- WHAT IS REQUIRED -
Please print every record below exactly as it reads.
☆ ☆ ☆ ☆ ☆
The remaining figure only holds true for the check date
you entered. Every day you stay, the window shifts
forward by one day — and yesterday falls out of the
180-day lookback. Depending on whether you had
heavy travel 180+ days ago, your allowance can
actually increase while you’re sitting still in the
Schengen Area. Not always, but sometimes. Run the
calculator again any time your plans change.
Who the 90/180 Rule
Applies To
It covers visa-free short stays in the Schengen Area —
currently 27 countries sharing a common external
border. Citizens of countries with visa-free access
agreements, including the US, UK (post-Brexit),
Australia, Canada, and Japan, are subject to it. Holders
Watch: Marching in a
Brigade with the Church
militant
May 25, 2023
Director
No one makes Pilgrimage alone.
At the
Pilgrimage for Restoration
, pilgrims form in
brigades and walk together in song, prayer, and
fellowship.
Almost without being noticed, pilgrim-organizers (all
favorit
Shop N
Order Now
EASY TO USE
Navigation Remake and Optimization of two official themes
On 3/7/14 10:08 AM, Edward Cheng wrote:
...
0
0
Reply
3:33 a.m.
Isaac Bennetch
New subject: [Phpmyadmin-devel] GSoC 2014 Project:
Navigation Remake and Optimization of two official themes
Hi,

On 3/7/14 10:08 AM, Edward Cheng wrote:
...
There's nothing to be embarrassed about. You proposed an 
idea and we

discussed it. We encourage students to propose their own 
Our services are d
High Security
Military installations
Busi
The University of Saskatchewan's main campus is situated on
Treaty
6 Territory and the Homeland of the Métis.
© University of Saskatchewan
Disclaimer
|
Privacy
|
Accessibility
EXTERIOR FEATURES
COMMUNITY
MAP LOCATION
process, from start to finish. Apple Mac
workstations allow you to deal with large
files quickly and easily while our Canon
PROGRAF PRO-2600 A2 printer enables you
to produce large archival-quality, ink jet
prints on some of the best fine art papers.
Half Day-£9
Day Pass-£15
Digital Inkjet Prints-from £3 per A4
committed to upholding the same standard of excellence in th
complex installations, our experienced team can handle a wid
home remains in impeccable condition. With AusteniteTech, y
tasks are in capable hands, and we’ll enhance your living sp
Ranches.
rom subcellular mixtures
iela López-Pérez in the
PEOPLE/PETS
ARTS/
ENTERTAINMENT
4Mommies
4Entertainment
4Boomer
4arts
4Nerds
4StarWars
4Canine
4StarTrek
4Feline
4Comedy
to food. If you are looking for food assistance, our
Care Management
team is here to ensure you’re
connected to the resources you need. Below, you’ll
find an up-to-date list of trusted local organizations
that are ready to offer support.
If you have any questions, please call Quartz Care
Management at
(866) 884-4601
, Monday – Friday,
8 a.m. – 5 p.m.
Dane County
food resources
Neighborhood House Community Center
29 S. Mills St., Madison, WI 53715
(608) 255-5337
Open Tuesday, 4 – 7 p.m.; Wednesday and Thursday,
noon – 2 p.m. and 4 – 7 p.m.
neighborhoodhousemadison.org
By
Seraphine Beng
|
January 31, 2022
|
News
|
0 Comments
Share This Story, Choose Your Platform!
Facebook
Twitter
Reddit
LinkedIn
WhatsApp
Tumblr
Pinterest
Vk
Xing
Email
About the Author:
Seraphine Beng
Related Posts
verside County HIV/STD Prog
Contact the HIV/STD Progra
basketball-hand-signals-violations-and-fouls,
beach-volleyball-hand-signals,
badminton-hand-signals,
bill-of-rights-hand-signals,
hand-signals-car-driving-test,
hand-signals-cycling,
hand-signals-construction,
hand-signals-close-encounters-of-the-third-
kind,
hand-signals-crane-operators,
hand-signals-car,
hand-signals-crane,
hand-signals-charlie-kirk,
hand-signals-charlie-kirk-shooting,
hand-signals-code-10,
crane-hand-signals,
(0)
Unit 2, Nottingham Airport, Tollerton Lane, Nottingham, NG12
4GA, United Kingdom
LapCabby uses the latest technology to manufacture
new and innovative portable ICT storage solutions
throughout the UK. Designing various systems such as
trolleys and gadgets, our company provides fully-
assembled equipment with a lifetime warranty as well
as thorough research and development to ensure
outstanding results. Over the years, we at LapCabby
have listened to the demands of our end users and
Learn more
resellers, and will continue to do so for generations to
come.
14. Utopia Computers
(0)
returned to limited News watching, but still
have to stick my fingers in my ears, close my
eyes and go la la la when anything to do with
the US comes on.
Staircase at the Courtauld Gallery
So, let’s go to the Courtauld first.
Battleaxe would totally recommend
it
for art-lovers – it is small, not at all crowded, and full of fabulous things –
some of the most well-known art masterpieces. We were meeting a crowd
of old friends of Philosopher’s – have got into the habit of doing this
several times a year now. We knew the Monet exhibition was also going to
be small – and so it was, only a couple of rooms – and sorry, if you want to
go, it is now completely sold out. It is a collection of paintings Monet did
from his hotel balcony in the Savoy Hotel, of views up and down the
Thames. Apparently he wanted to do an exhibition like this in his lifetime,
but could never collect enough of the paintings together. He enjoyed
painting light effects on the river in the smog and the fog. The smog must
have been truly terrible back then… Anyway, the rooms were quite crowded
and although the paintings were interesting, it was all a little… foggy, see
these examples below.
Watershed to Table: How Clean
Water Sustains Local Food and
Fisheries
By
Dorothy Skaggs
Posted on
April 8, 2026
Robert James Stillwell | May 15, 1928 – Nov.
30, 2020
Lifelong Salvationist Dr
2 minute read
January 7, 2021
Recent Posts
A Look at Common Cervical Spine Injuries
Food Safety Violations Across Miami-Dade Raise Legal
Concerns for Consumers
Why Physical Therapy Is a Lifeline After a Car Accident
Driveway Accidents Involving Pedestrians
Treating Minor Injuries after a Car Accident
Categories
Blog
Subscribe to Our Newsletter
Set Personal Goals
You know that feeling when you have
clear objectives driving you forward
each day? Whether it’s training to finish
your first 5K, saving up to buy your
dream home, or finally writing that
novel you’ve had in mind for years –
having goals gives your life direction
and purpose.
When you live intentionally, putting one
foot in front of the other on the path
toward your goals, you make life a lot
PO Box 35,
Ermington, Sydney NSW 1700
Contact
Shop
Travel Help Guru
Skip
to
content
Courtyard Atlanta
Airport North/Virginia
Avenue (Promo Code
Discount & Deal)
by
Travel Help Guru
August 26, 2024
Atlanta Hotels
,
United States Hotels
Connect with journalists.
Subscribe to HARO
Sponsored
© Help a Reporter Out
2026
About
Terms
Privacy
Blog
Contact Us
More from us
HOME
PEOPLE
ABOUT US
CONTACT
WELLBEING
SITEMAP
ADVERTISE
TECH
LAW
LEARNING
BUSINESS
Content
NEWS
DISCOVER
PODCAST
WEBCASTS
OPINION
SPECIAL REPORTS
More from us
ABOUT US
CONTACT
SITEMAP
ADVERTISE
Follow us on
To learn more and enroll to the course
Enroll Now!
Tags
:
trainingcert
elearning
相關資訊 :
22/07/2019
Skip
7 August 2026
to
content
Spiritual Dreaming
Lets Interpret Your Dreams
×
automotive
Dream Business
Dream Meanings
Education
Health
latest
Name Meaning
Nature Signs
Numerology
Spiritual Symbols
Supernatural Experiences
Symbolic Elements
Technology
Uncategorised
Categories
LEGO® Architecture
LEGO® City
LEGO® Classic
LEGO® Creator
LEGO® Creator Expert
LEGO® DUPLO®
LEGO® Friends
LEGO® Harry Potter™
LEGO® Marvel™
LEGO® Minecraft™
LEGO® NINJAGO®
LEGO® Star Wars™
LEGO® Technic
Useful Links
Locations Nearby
☆ ☆ ☆ ☆ ☆
- ANSWER SECTION -
The remaining figure only holds true for the check date
you entered. Every day you stay, the window shifts
forward by one day — and yesterday falls out of the
180-day lookback. Depending on whether you had
heavy travel 180+ days ago, your allowance can
actually increase while you’re sitting still in the
Schengen Area. Not always, but sometimes. Run the
calculator again any time your plans change.
Who the 90/180 Rule
Applies To
It covers visa-free short stays in the Schengen Area —
currently 27 countries sharing a common external
border. Citizens of countries with visa-free access
agreements, including the US, UK (post-Brexit),
Australia, Canada, and Japan, are subject to it. Holders
Watch: Marching in a
Brigade with the Church
militant
May 25, 2023
Director
No one makes Pilgrimage alone.
At the
Pilgrimage for Restoration
, pilgrims form in
brigades and walk together in song, prayer, and
fellowship.
Almost without being noticed, pilgrim-organizers (all
favorit
Shop N
Order Now
EASY TO USE
Navigation Remake and Optimization of two official themes
On 3/7/14 10:08 AM, Edward Cheng wrote:
...
0
0
Reply
3:33 a.m.
Isaac Bennetch
New subject: [Phpmyadmin-devel] GSoC 2014 Project:
Navigation Remake and Optimization of two official themes
Hi,

On 3/7/14 10:08 AM, Edward Cheng wrote:
...
There's nothing to be embarrassed about. You proposed an 
idea and we

discussed it. We encourage students to propose their own 
Our services are d
High Security
Military installations
Busi
The University of Saskatchewan's main campus is situated on
Treaty
6 Territory and the Homeland of the Métis.
© University of Saskatchewan
Disclaimer
|
Privacy
|
Accessibility
EXTERIOR FEATURES
COMMUNITY
MAP LOCATION
process, from start to finish. Apple Mac
workstations allow you to deal with large
files quickly and easily while our Canon
PROGRAF PRO-2600 A2 printer enables you
to produce large archival-quality, ink jet
prints on some of the best fine art papers.
Half Day-£9
Day Pass-£15
Digital Inkjet Prints-from £3 per A4
committed to upholding the same standard of excellence in th
complex installations, our experienced team can handle a wid
home remains in impeccable condition. With AusteniteTech, y
tasks are in capable hands, and we’ll enhance your living sp
Ranches.
rom subcellular mixtures
iela López-Pérez in the
PEOPLE/PETS
ARTS/
ENTERTAINMENT
4Mommies
4Entertainment
4Boomer
4arts
4Nerds
4StarWars
4Canine
4StarTrek
4Feline
4Comedy
to food. If you are looking for food assistance, our
Care Management
team is here to ensure you’re
connected to the resources you need. Below, you’ll
find an up-to-date list of trusted local organizations
that are ready to offer support.
If you have any questions, please call Quartz Care
Management at
(866) 884-4601
, Monday – Friday,
8 a.m. – 5 p.m.
Dane County
food resources
Neighborhood House Community Center
29 S. Mills St., Madison, WI 53715
(608) 255-5337
Open Tuesday, 4 – 7 p.m.; Wednesday and Thursday,
noon – 2 p.m. and 4 – 7 p.m.
neighborhoodhousemadison.org
By
Seraphine Beng
|
January 31, 2022
|
News
|
0 Comments
Share This Story, Choose Your Platform!
Facebook
Twitter
Reddit
LinkedIn
WhatsApp
Tumblr
Pinterest
Vk
Xing
Email
About the Author:
Seraphine Beng
Related Posts
verside County HIV/STD Prog
Contact the HIV/STD Progra
basketball-hand-signals-violations-and-fouls,
beach-volleyball-hand-signals,
badminton-hand-signals,
bill-of-rights-hand-signals,
hand-signals-car-driving-test,
hand-signals-cycling,
hand-signals-construction,
hand-signals-close-encounters-of-the-third-
kind,
hand-signals-crane-operators,
hand-signals-car,
hand-signals-crane,
hand-signals-charlie-kirk,
hand-signals-charlie-kirk-shooting,
hand-signals-code-10,
crane-hand-signals,
(0)
Unit 2, Nottingham Airport, Tollerton Lane, Nottingham, NG12
4GA, United Kingdom
LapCabby uses the latest technology to manufacture
new and innovative portable ICT storage solutions
throughout the UK. Designing various systems such as
trolleys and gadgets, our company provides fully-
assembled equipment with a lifetime warranty as well
as thorough research and development to ensure
outstanding results. Over the years, we at LapCabby
have listened to the demands of our end users and
Learn more
resellers, and will continue to do so for generations to
come.
14. Utopia Computers
(0)
returned to limited News watching, but still
have to stick my fingers in my ears, close my
eyes and go la la la when anything to do with
the US comes on.
Staircase at the Courtauld Gallery
So, let’s go to the Courtauld first.
Battleaxe would totally recommend
it
for art-lovers – it is small, not at all crowded, and full of fabulous things –
some of the most well-known art masterpieces. We were meeting a crowd
of old friends of Philosopher’s – have got into the habit of doing this
several times a year now. We knew the Monet exhibition was also going to
be small – and so it was, only a couple of rooms – and sorry, if you want to
go, it is now completely sold out. It is a collection of paintings Monet did
from his hotel balcony in the Savoy Hotel, of views up and down the
Thames. Apparently he wanted to do an exhibition like this in his lifetime,
but could never collect enough of the paintings together. He enjoyed
painting light effects on the river in the smog and the fog. The smog must
have been truly terrible back then… Anyway, the rooms were quite crowded
and although the paintings were interesting, it was all a little… foggy, see
these examples below.
Watershed to Table: How Clean
Water Sustains Local Food and
Fisheries
By
Dorothy Skaggs
Posted on
April 8, 2026
Robert James Stillwell | May 15, 1928 – Nov.
30, 2020
Lifelong Salvationist Dr
2 minute read
January 7, 2021
Recent Posts
A Look at Common Cervical Spine Injuries
Food Safety Violations Across Miami-Dade Raise Legal
Concerns for Consumers
Why Physical Therapy Is a Lifeline After a Car Accident
Driveway Accidents Involving Pedestrians
Treating Minor Injuries after a Car Accident
Categories
Blog
Subscribe to Our Newsletter
Set Personal Goals
You know that feeling when you have
clear objectives driving you forward
each day? Whether it’s training to finish
your first 5K, saving up to buy your
dream home, or finally writing that
novel you’ve had in mind for years –
having goals gives your life direction
and purpose.
When you live intentionally, putting one
foot in front of the other on the path
toward your goals, you make life a lot
PO Box 35,
Ermington, Sydney NSW 1700
Contact
Shop
Travel Help Guru
Skip
to
content
Courtyard Atlanta
Airport North/Virginia
Avenue (Promo Code
Discount & Deal)
by
Travel Help Guru
August 26, 2024
Atlanta Hotels
,
United States Hotels
Connect with journalists.
Subscribe to HARO
Sponsored
© Help a Reporter Out
2026
About
Terms
Privacy
Blog
Contact Us
More from us
HOME
PEOPLE
ABOUT US
CONTACT
WELLBEING
SITEMAP
ADVERTISE
TECH
LAW
LEARNING
BUSINESS
Content
NEWS
DISCOVER
PODCAST
WEBCASTS
OPINION
SPECIAL REPORTS
More from us
ABOUT US
CONTACT
SITEMAP
ADVERTISE
Follow us on
To learn more and enroll to the course
Enroll Now!
Tags
:
trainingcert
elearning
相關資訊 :
22/07/2019
Skip
7 August 2026
to
content
Spiritual Dreaming
Lets Interpret Your Dreams
×
automotive
Dream Business
Dream Meanings
Education
Health
latest
Name Meaning
Nature Signs
Numerology
Spiritual Symbols
Supernatural Experiences
Symbolic Elements
Technology
Uncategorised
Categories
LEGO® Architecture
LEGO® City
LEGO® Classic
LEGO® Creator
LEGO® Creator Expert
LEGO® DUPLO®
LEGO® Friends
LEGO® Harry Potter™
LEGO® Marvel™
LEGO® Minecraft™
LEGO® NINJAGO®
LEGO® Star Wars™
LEGO® Technic
Useful Links
Locations Nearby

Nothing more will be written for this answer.